WHAT THE EXERCISE ASKS: Nothing but the lines below between the line holding "exposure_s: 1/160" and the line holding "f_number: 1.5", inclusive, should appear in the answer, each set down exactly.

Optical and exposure parameters
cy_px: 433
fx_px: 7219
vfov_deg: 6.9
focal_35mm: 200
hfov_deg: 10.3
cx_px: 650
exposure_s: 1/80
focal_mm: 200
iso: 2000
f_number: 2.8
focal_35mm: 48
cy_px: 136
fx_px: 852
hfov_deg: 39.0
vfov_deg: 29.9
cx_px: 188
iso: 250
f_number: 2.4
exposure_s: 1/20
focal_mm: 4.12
---
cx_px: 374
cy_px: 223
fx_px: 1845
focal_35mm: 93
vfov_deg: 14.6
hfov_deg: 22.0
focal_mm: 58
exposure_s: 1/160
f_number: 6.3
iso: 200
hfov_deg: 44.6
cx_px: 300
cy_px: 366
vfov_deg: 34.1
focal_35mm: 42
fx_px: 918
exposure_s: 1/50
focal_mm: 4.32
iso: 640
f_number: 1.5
* * *
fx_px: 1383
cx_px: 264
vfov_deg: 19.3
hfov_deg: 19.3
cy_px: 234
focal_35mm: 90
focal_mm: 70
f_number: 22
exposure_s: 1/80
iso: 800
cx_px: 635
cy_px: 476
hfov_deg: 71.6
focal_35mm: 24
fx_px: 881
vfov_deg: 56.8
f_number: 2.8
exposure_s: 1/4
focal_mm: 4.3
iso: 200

OUTPUT:
exposure_s: 1/160
f_number: 6.3
iso: 200
hfov_deg: 44.6
cx_px: 300
cy_px: 366
vfov_deg: 34.1
focal_35mm: 42
fx_px: 918
exposure_s: 1/50
focal_mm: 4.32
iso: 640
f_number: 1.5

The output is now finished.